The Sacklers this week filed a desperate motion to dismiss Healy’s case. However, they are unlikely to prevail.
In a new 274-page memo, Healy cites more than 45 million pages filed confidentially by Purdue.
Healey’s alleges the Sackler’s targeted Massachusetts with sales reps and funded medical facilities and universities so they could promote OxyContin.
[Sackler hired] hundreds of sales reps,” pushing doctors to get more patients on opioids, at higher doses, for longer than ever, while paying themselves billions of dollars,” Healey alleges in her amended January, 2019 complaint.
1 Percent Addiction Rate among “Whales”
Richard Sackler ordered his sales reps to tell physicians that addiction rates for OxyContin were 1 percent, Healy alleges.
He also said that those patients who became junkies were “criminals”, while targeting such groups as veterans, who were covered by insurance; and older individuals with arthritis, who were covered by Medicare.
They termed their customers, “whales”, a Mafia term.
The FDA refused to approve OxyContin for arthritis, but Sackler seduced doctors into prescribing it with cash and vacations.
Higher Doses, More Profits
Purdue’s 2015 prices spike dramatically as patients move to higher doses, Healey notes.
- A bottle of 100 tablets (15 mg) is $396.28
- A bottle of 100 tablets (20 mg) is $501.99
- A bottle of 100 tablets (30 mg) is $698
- A bottle of 100 tablets (40 mg) is $859
- A bottle of 100 tablets (60 mg) is $1,217.22
- A bottle of 100 tablets (80 mg) is $1,500.18
A patient taking the lowest dose pill twice a day for a week earns Purdue $38.
When the patient instead takes the highest dose, Purdue collects $210 — an increase of 450 percent, Healey charges.
Healey’s compliant includes a map of Massachusetts with areas of the state Purdue allegedly targeted during a rapid period of sales workfare expansion: Boston, Southeastern Massachusetts and Cape Cod.
Two doctors in New Bedford and Brookfield made Purdue Pharma $823,000 total in two years.
Massachusetts General Hospital and Tufts
In her suit, Healey lists Purdue or Sackler family investments in Massachusetts, including a Purdue pain program at Massachusetts General Hospital and the Sackler School of Graduate Biomedical Sciences at Tufts University.
After Purdue Pharma donated $3 million to Massachusetts General Hospital in 2002, the hospital named its pain center after the company.
The hospital’s plan included seminars designed by Purdue to increase OxyContin prescriptions.

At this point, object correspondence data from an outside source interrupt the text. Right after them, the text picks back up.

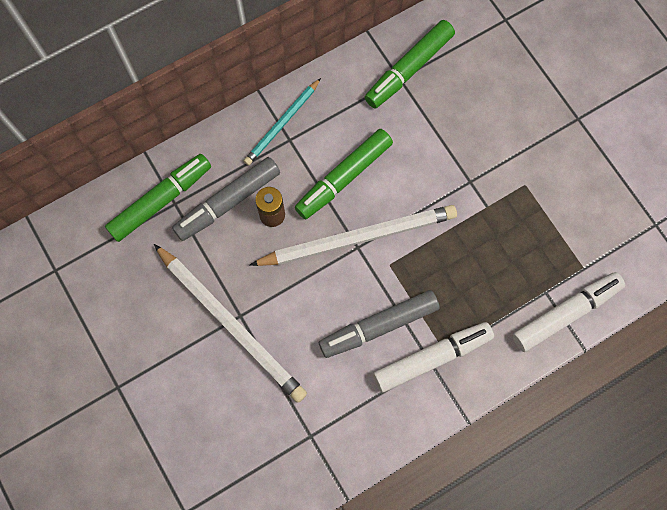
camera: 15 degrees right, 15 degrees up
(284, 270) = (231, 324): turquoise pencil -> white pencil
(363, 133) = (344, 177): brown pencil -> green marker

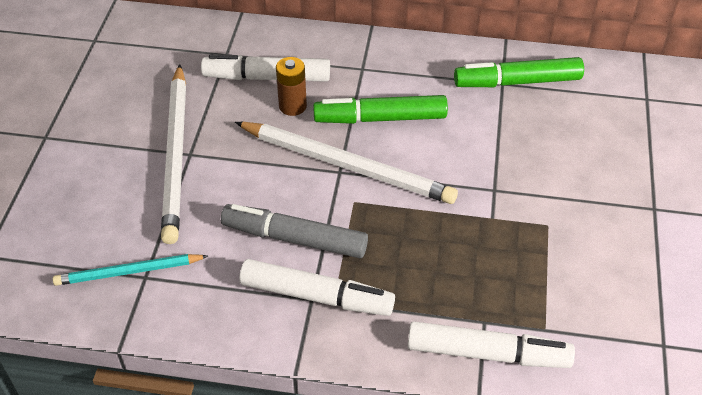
camera: 40 degrees right, 25 degrees down
(160, 200) = (218, 46): green marker -> none
(228, 202) = (267, 77): grey marker -> white marker
(282, 124) = (367, 55): turquoise pencil -> turquoise pencil (128, 272)

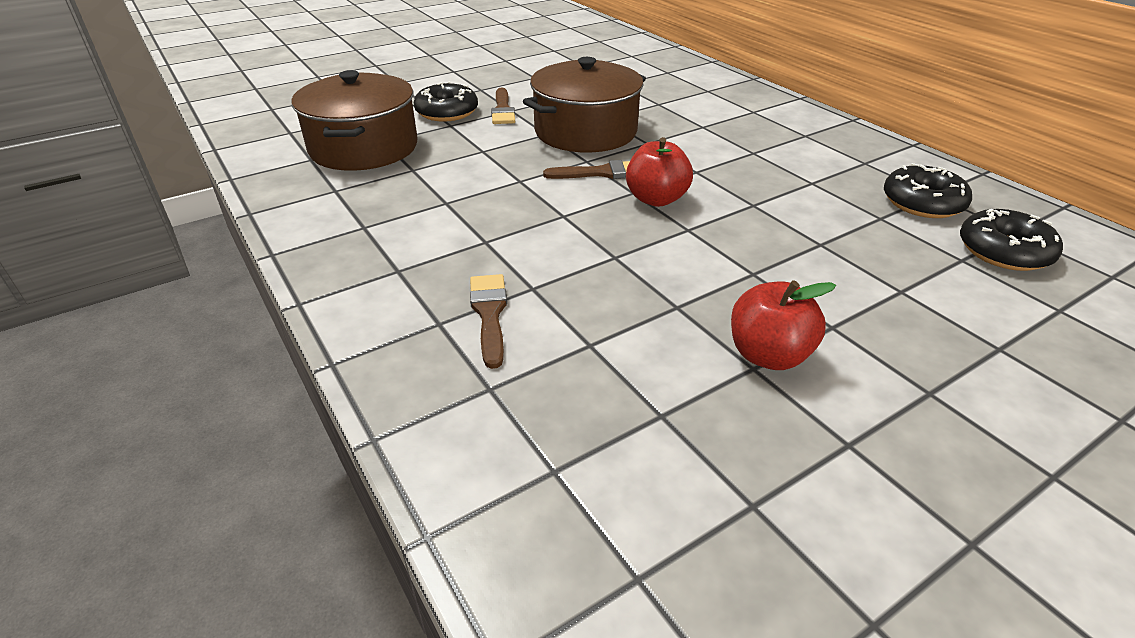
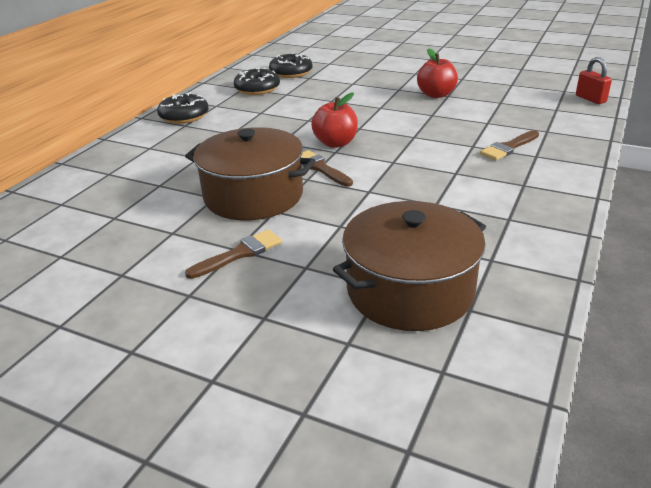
camera: 120 degrees left, 5 degrees down
(447, 112) = (276, 285): black donut -> black donut (184, 116)
(546, 583) = (590, 99): none -> red padlock

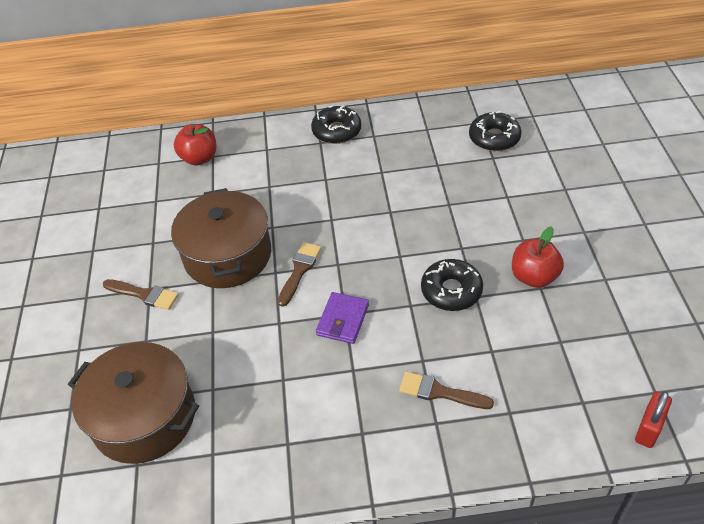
camera: 60 degrees right, 15 degrees up
(257, 89) = (432, 139): black donut -> black donut (451, 291)
(335, 143) = (354, 256): red apple -> red apple (199, 158)
(399, 164) = (343, 320): none -> purple wallet

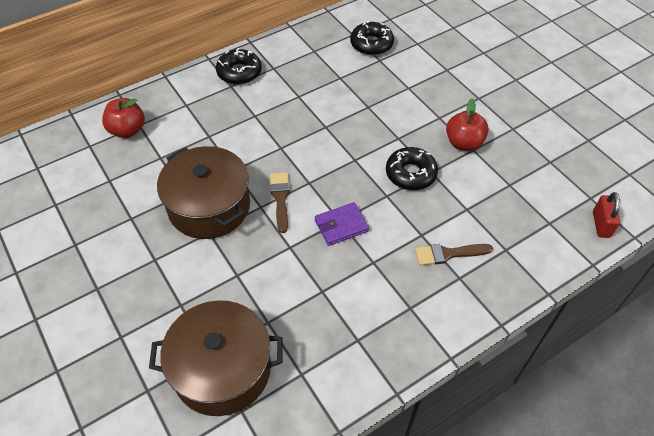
camera: 30 degrees left, 5 degrees up
(144, 294) = (153, 266): brown brush -> none
(343, 320) = (341, 226): purple wallet -> purple wallet turned 75 degrees clockwise

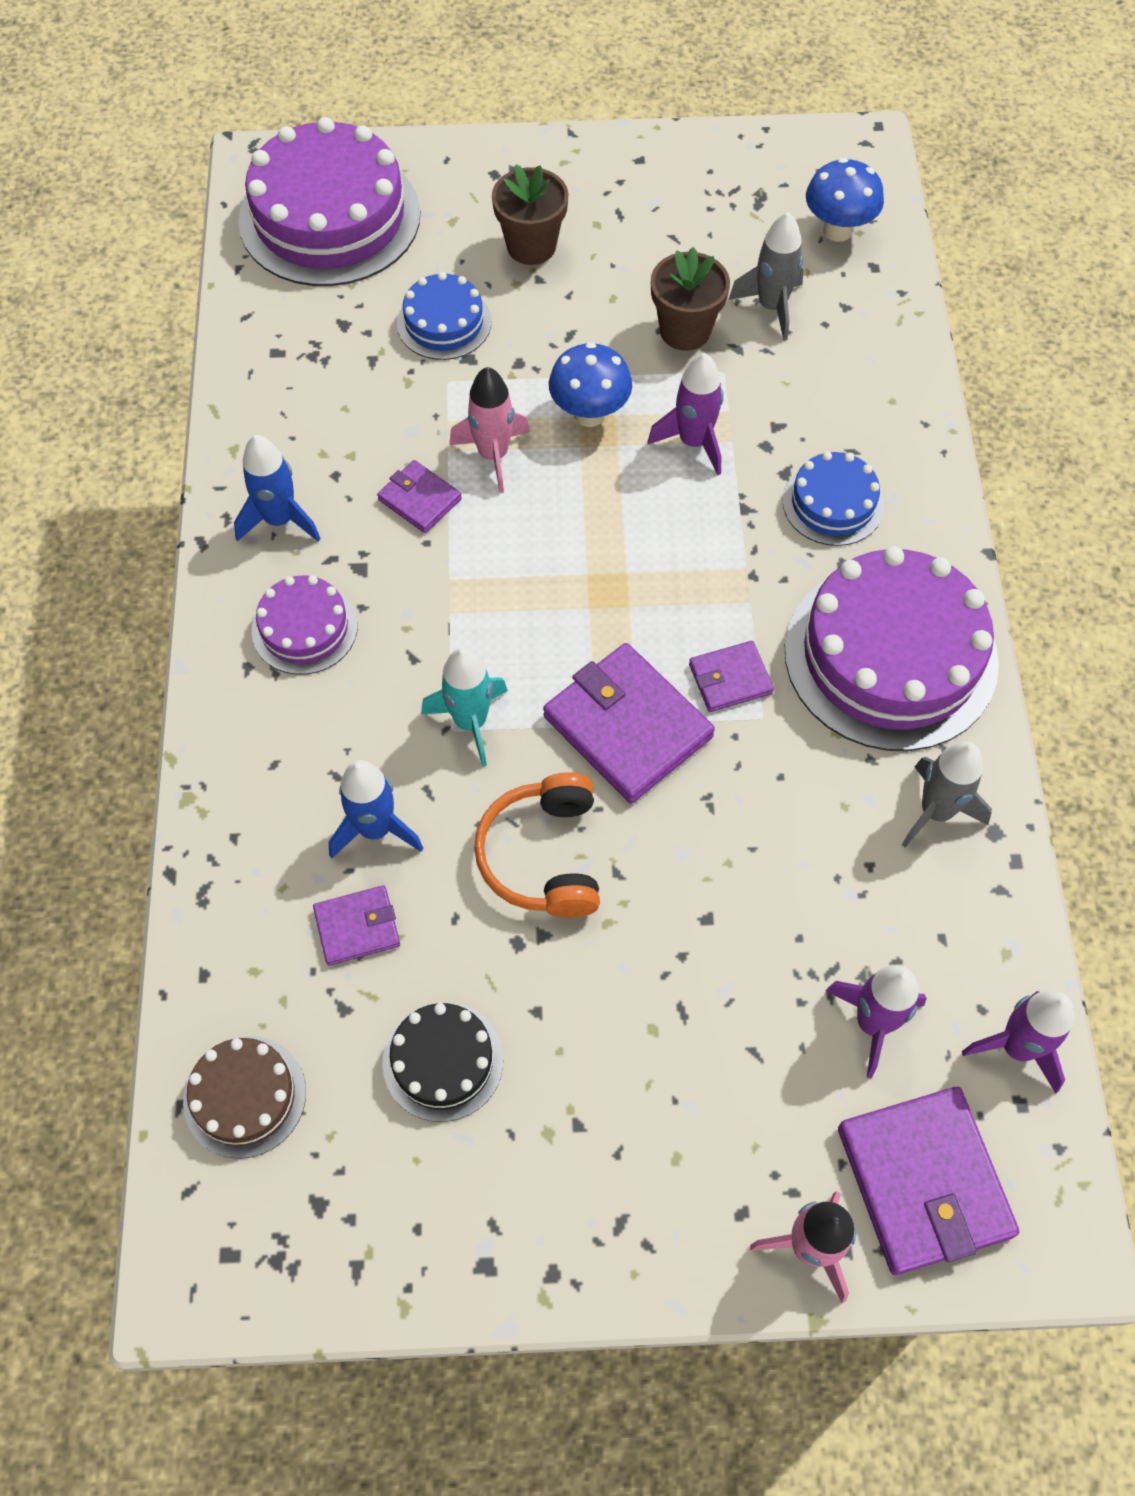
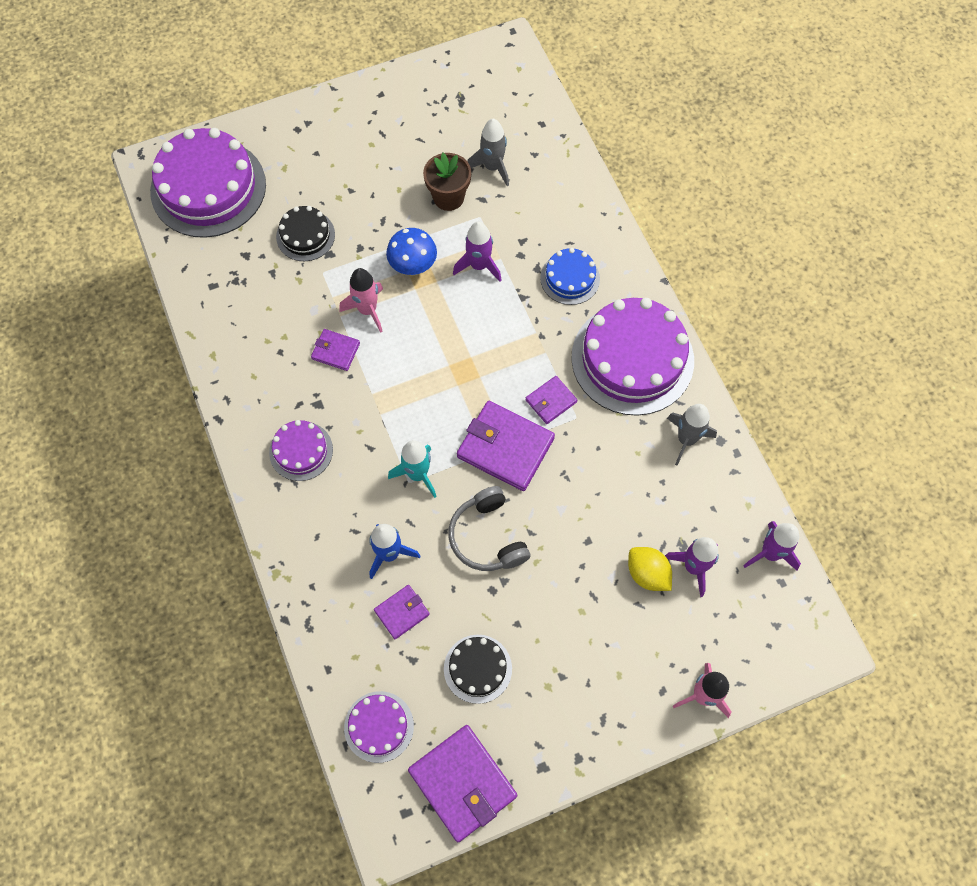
camera: 20 degrees left, 5 degrees up
(245, 1096) = (379, 726): brown cake -> purple cake
(280, 520) = (259, 390): blue rocket -> none
(444, 322) = (305, 235): blue cake -> black cake
(531, 246) = (338, 170): brown flower pot -> none
(543, 856) = (487, 537): orange headphones -> grey headphones
(788, 1007) = (647, 574): none -> yellow lemon
(837, 230) = (513, 106): blue mushroom -> none
(924, 1181) = (747, 640): purple wallet -> purple wallet (463, 783)

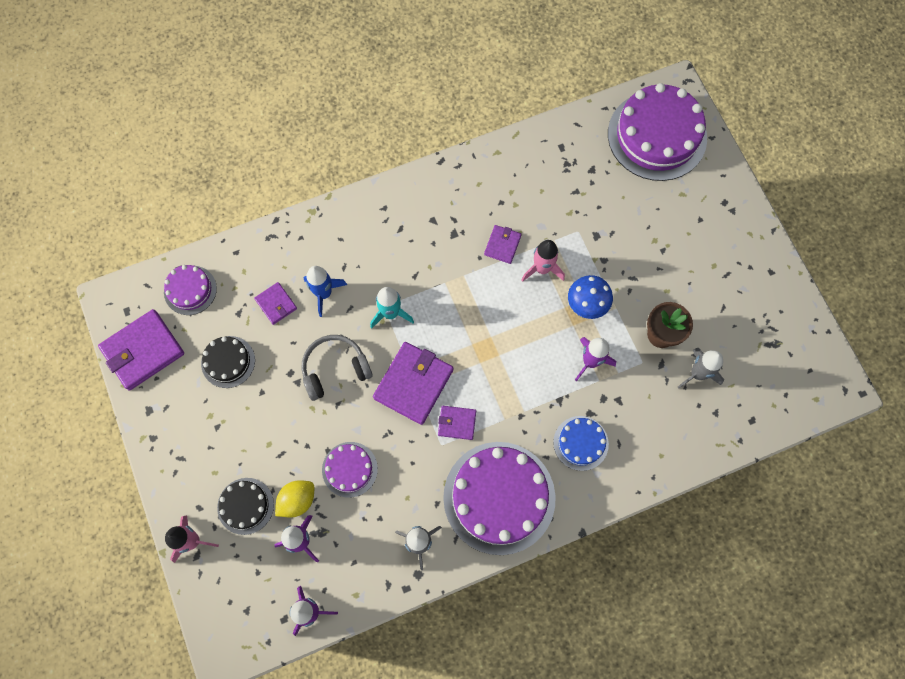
camera: 90 degrees right, 5 degrees up
(301, 451) = (413, 223): purple cake -> purple cake (349, 469)
(305, 235) = (613, 215): black cake -> black cake (245, 506)
(551, 401) = (457, 423): purple wallet -> purple wallet turned 45 degrees counterclockwise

Massachusetts General Hospital dropped Purdue’ Pharma’s name from the pain center after an increase in nationwide opiate addiction was attributed to OxyContin.
Healey says that experts estimate that the epidemic cost the Commonwealth almost $15 billion in 2017 alone in lost productivity, public safety and healthcare, to say nothing of the human tragedy that has cost thousands of lives in the state.
Asked by CBS News if Massachusetts was considering a criminal investigation of the company, its executives or owners, Healey answered, “I’m focused on using my legal authority to make sure we get restitution for families … damages and penalties for illegal conduct and we are going to continue to pursue this in court.”
A Dose of His Own Medicine
Jonathan Burke, a former addict told CBS News that Sackler should take a dose of his own medicine.
“I would personally tell him to take two a day for two weeks and see how he ends up, “Burke said.
According to CBS News, Burke said his battle with addition began 11 years ago, with a dirt bike accident and two-month prescription of OxyContin. Just two weeks later he was hooked.
“I’ll be 29 on Friday and didn’t think I’d make it to 25, to be honest, Burke said. The way that your brain becomes re-hardwired after an addiction is just absolutely insane.”